CHAMPAIGN, Ill. — Archaic corporate governing systems that failed to ferret out risky business deals helped stoke the nation's deepest financial meltdown since the Great Depression, a University of Illinois business law expert says.
Law professor Larry E. Ribstein argues the traditional, corporate-run firms that dominate the nation's Fortune 500 are ill equipped to prevent dicey management decisions that have choked credit markets, sparking a massive, taxpayer-financed Wall Street bailout.
But he says those problems could be averted by shifting to the partnership-style structure of hedge funds, private equity firms and other "uncorporate" businesses, which have better weathered the crisis through controls that include more closely tying managers' compensation to company financial fortunes.
"There's nothing like the fear that you yourself are going to lose money," said Ribstein, an authority on corporate and partnership law. "With corporations, everyone has long known that the oversight of managers is imperfect and it's always going to be."
Shareholders in traditional corporations have limited options to monitor powerful managers, said Ribstein, who wrote an article titled "Partnership Governance of Large Firms" that will appear in the University of Chicago Law Review. Even those scant alternatives, such as electing directors to oversee company operations, offer little direct control, he says.
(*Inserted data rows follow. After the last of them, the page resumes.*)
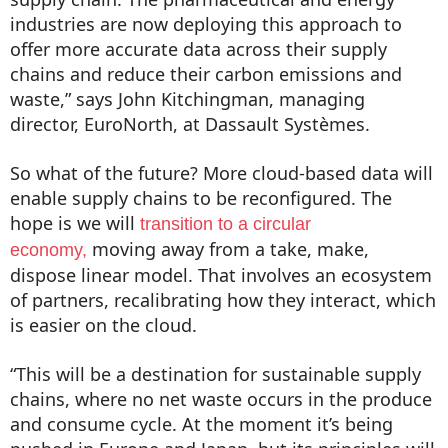
industries are now deploying this approach to
offer more accurate data across their supply
chains and reduce their carbon emissions and
waste,” says John Kitchingman, managing
director, EuroNorth, at Dassault Systèmes.
So what of the future? More cloud-based data will
enable supply chains to be reconfigured. The
hope is we will
transition to a circular
moving away from a take, make,
economy,
dispose linear model. That involves an ecosystem
of partners, recalibrating how they interact, which
is easier on the cloud.
“This will be a destination for sustainable supply
chains, where no net waste occurs in the produce
and consume cycle. At the moment it’s being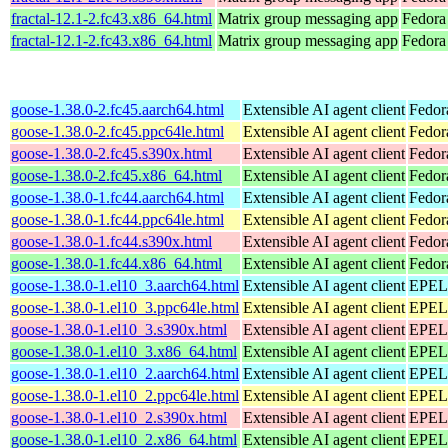
fractal-12.1-2.fc43.x86_64.html
Matrix group messaging app
Fedora
fractal-12.1-2.fc43.x86_64.html
Matrix group messaging app
Fedora 
goose-1.38.0-2.fc45.aarch64.html
Extensible AI agent client
Fedor
goose-1.38.0-2.fc45.ppc64le.html
Extensible AI agent client
Fedor
goose-1.38.0-2.fc45.s390x.html
Extensible AI agent client
Fedor
goose-1.38.0-2.fc45.x86_64.html
Extensible AI agent client
Fedor
goose-1.38.0-1.fc44.aarch64.html
Extensible AI agent client
Fedor
goose-1.38.0-1.fc44.ppc64le.html
Extensible AI agent client
Fedor
goose-1.38.0-1.fc44.s390x.html
Extensible AI agent client
Fedor
goose-1.38.0-1.fc44.x86_64.html
Extensible AI agent client
Fedor
goose-1.38.0-1.el10_3.aarch64.html
Extensible AI agent client
EPEL 
goose-1.38.0-1.el10_3.ppc64le.html
Extensible AI agent client
EPEL 
goose-1.38.0-1.el10_3.s390x.html
Extensible AI agent client
EPEL 
goose-1.38.0-1.el10_3.x86_64.html
Extensible AI agent client
EPEL 
goose-1.38.0-1.el10_2.aarch64.html
Extensible AI agent client
EPEL 
goose-1.38.0-1.el10_2.ppc64le.html
Extensible AI agent client
EPEL 
goose-1.38.0-1.el10_2.s390x.html
Extensible AI agent client
EPEL 
goose-1.38.0-1.el10_2.x86_64.html
Extensible AI agent client
EPEL 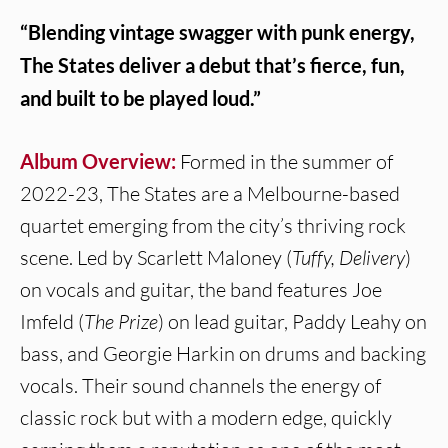
“Blending vintage swagger with punk energy,
The States deliver a debut that’s fierce, fun,
and built to be played loud.”
Album Overview:
Formed in the summer of
2022-23, The States are a Melbourne-based
quartet emerging from the city’s thriving rock
scene. Led by Scarlett Maloney (
Tuffy, Delivery
)
on vocals and guitar, the band features Joe
Imfeld (
The Prize
) on lead guitar, Paddy Leahy on
bass, and Georgie Harkin on drums and backing
vocals. Their sound channels the energy of
classic rock but with a modern edge, quickly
"In corporations, boards of directors are supposed to be independent, which means that they don't really have strong incentives to pay a lot of attention to what's going on," Ribstein said. "They worry more about making some embarrassing mistake than trying to identify the fundamental problems that need to be fixed."
In contrast, he says, hedge funds and other "uncorporations" rely on incentives and discipline that essentially make managers partners in the operation and less likely to take needless risks that could ultimately cost both them and owners.
As a result, those partnership-based firms ducked miscalculations about the real estate market that sank traditional corporations such as Lehman Brothers and forced a $700 billion government bailout of others, Ribstein said.
He says the relative success of "uncorporate" firms during the nation's financial crisis earned a de facto government endorsement recently when the Federal Reserve relaxed restrictions prohibiting private equity firms from investing in banks.
"It was a desperation move by the Fed that was consistent with current economics, where the better governed firms are the ones with money," Ribstein said. "Whatever prejudice there was against private equity firms is diminishing. We can't afford to have prejudice against anyone who has money today."
Ribstein hopes the recent failure of corporate governing systems resurrects awake-up call for corporate America that was overlooked when the aftermath of Enron's collapse veered toward criminal charges rather than an investigation of internal problems.
"The Enron board was actually very sophisticated, but it turns out they didn't really understand what was happening in the company," Ribstein said. "And I think that we'll find that's true with the boards of the companies that are going bust today."
"There are now governance mechanisms demonstrated by hedge funds, private equity firms and others that are actually superior to the corporate form," he said. "And it's not just a matter of superiority. It's apparent that traditional corporate governance mechanisms just can't keep up with the modern world of finance."